Tonight we'll hear DW12 for piano.  Many of the listeners will still have several of the Beethoven references in their head from today's and yesterday's concerts.  the Hammerklavier Sonata is an important reference in this piece, not only as a quotation, but with the insistence on "hammering" the piano.  Other quotations can be found in the half-hour work, as Bernhard Lang himself calls it, "a horror-trip through piano literature".


*** Links - Reviews from Stuttgart: http://www.press.heatherodonnell.info/#eclat

Links for the composers -
http://www.arnulfherrmann.com/index.html
http://members.chello.at/bernhard.lang/

 

Bernhard Lang Theatre of Repetitions
Kairos 0012532KAI [106 mins]

As a 'spin off' from Heather O'Donnell's broadcast, I have been pleased to receive from KAIROS a double-CD of Bernhard Lang's: Theatre of Repetitions, a tri-lingual music theatre piece after texts by Sade, Burroughs and extracts from the minutes of the Nuremberg trials, in content about ‘a possible history of atrocity’...

Our leading British cellist recently took part in a chamber music festival in Norway; he told Radio 3 listeners that he found himself at a disadvantage because everyone else there was trilingual...

As a typical Englishman of a much earlier generation, I could get little from the French and German sections of Theatre of Repetitions, which are not translated for readers of the Kairos booklet.

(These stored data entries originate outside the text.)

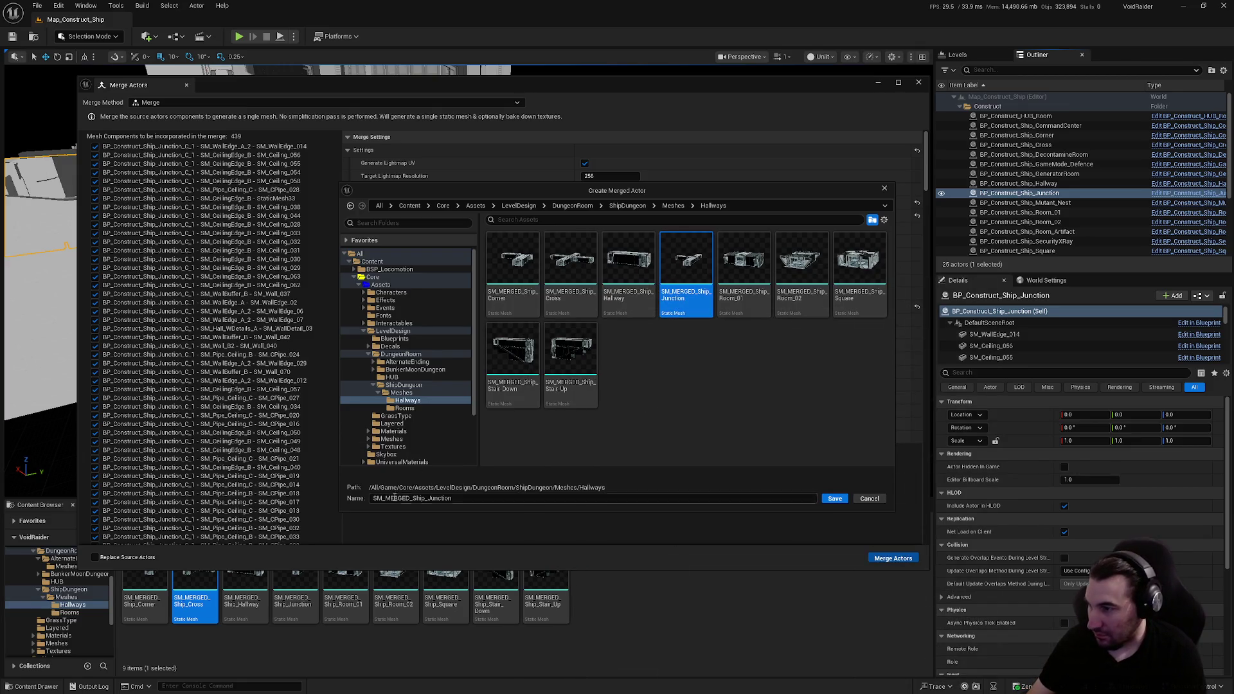
{"action": "left_click_drag", "start_coordinate": [385, 501], "coordinate": [372, 500]}
{"action": "key", "text": "BackSpace"}
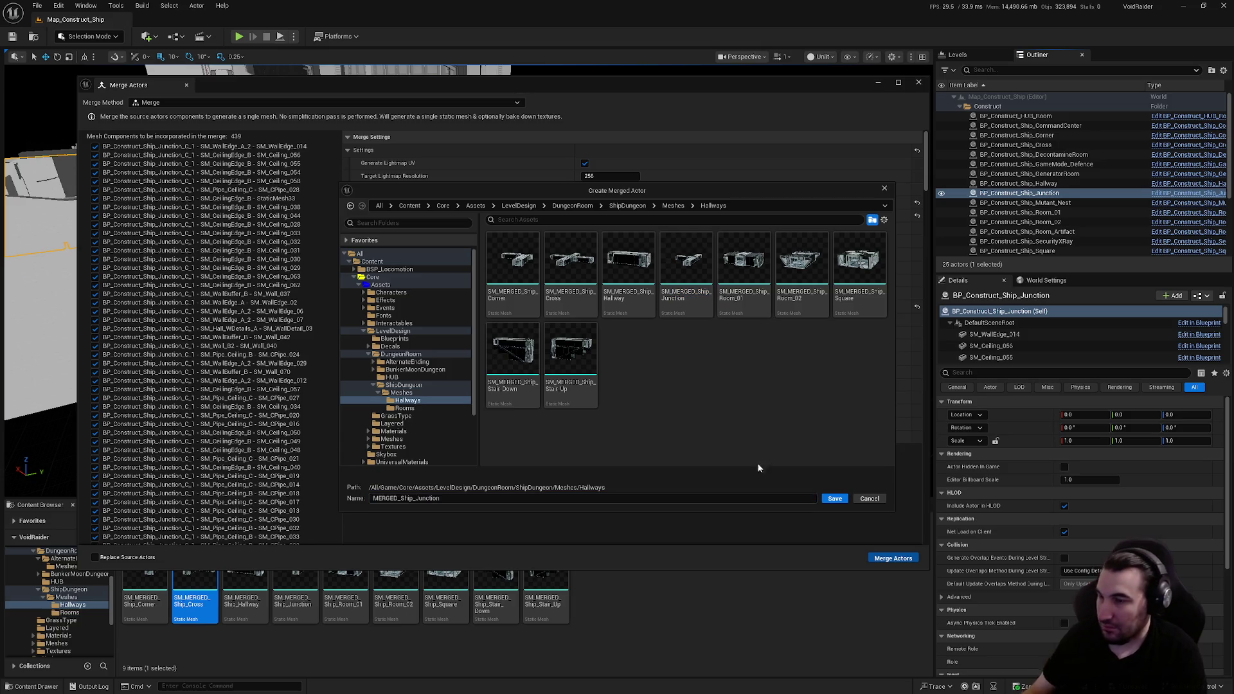
{"action": "left_click", "coordinate": [835, 499]}
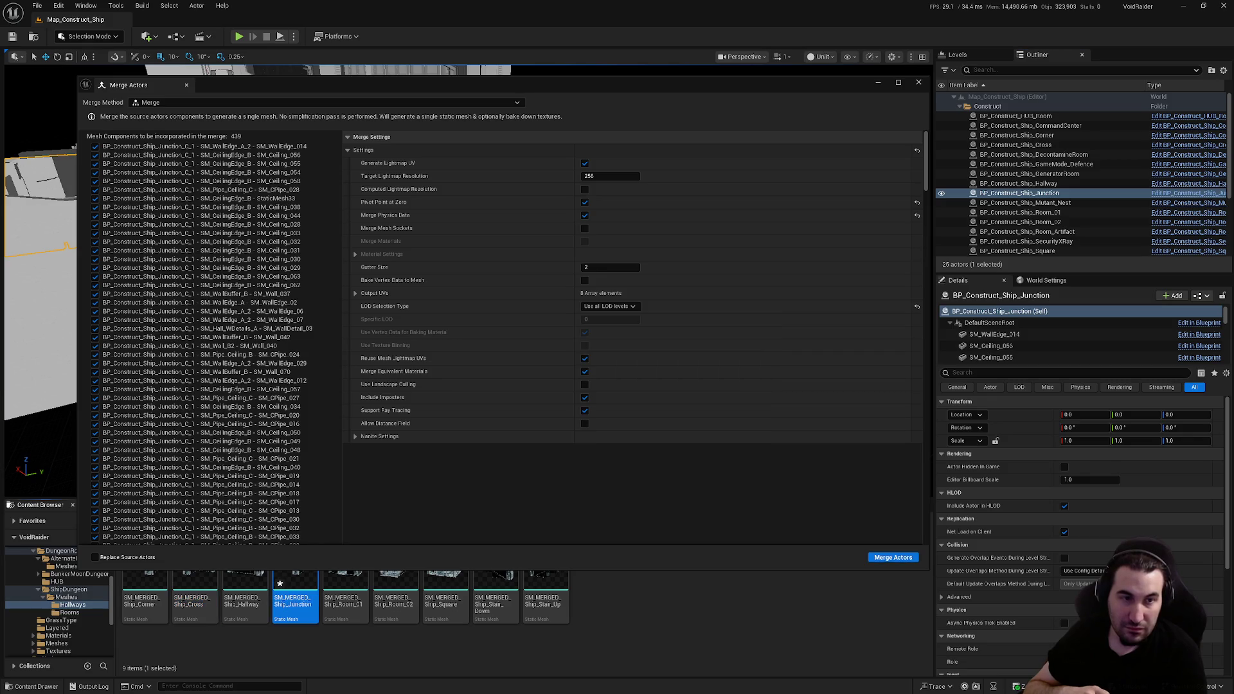
Step: Close the Merge Actors window and save all modified assets
{"action": "left_click", "coordinate": [918, 82]}
{"action": "left_click", "coordinate": [224, 521]}
{"action": "left_click", "coordinate": [691, 458]}
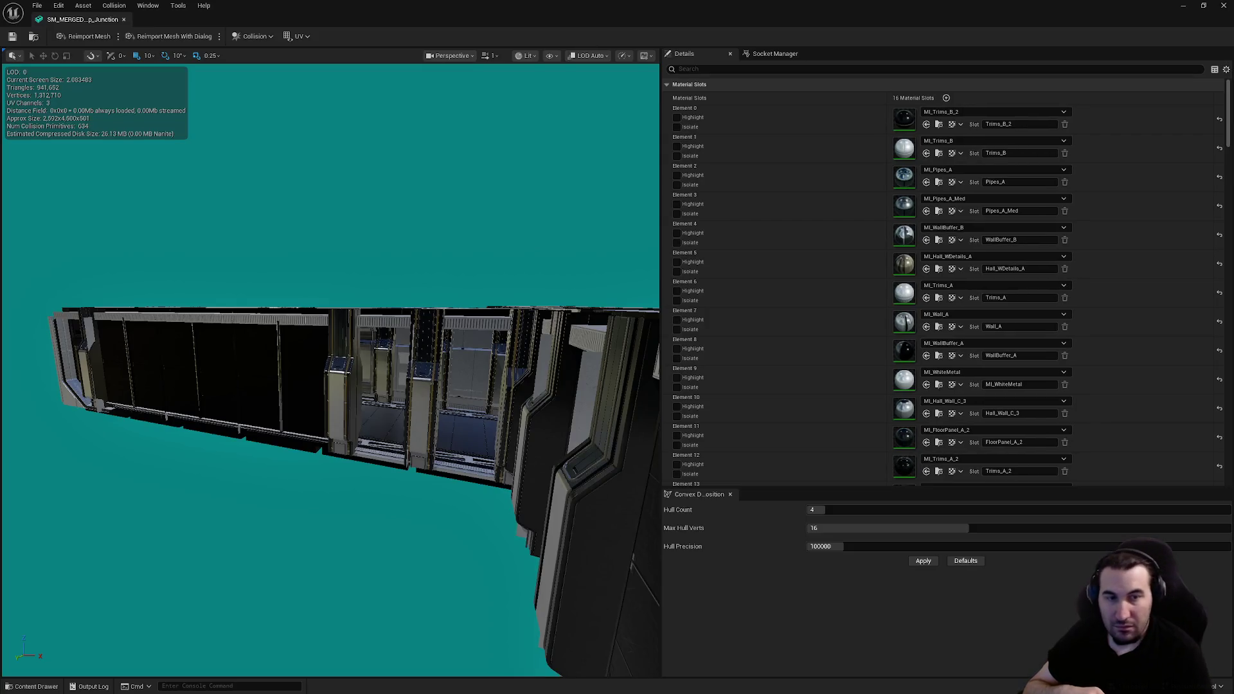
Step: Fly into the Junction corridor, focus the mesh with F, then pull back out
{"action": "left_click_drag", "start_coordinate": [391, 182], "coordinate": [494, 199]}
{"action": "key", "text": "f"}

But my multi-lingual Swiss wife, despite being intrigued by the music, especially those parts with instruments, was troubled to find a total disjunction between meaning and sound in the German and French sections, with consequent disinterest in the philosophical basis of the whole.

Paraphrasing a few excerpts from Wolfgang Reiter's commentary: The shifting of difference to the mind, or the perception of the observer, is really a strategy of minimalism, which sought a reduction of difference in the repeated object in order to allow more room for subjective differentiation. For Bernhard Lang's compositional work since 1995, repetition can be the carrier of a highly complex internal differentiation within the object - - repetition in music can lead to self-forgetting, to states of trance. At the same time, it is precisely repetition that serves as our primary mnemonic tool. Difference, on the other hand, is what enables us to proceed from the identity of the same to the perception and memory of a particular element in the first place. Subtly differentiated music demands an analytical consciousness, a constant intellectual detachment from the immediacy of primary sonic experience.

How new that is is questionable? All music builds upon repetition and differentiation. Leaving aside philosophical questions and verbal meaning content, the important thing for me was to discover in Lang's music a new way to assemble motives in speech and instrumental discourse. I found it irresistibly compelling, and disturbing too - I have played the CDs twice. Lang averts incipient boredom (as can lead to Glass's mimimalism becoming tedious) by introducing change at just the right moment.

The performance by Klangforum Wien/Johannes Kalitzke with the Ensemble les jeunes solistes is impressive, and the musical treatment original - at the opposite pole to other 'minimalist' musics which rely on repetition. The sounds are to my ears (which others may think 'put on wrong' - Ives) beautiful and riveting.

If there is no "word setting", that is so also for renaissance polyphony, and the seeming perversity of Lang's reminds me that in bygone decades of my youth the same was said of Stravinsky's treatment of his texts.

This is definitely a gifted composer worth trying to understand and to come to terms with his position, and I thank Heather O'Donnell and WDR 3 for pointing the way. I look forward to hearing more of Bernhard Lang's music, for which opportunities in England are rare.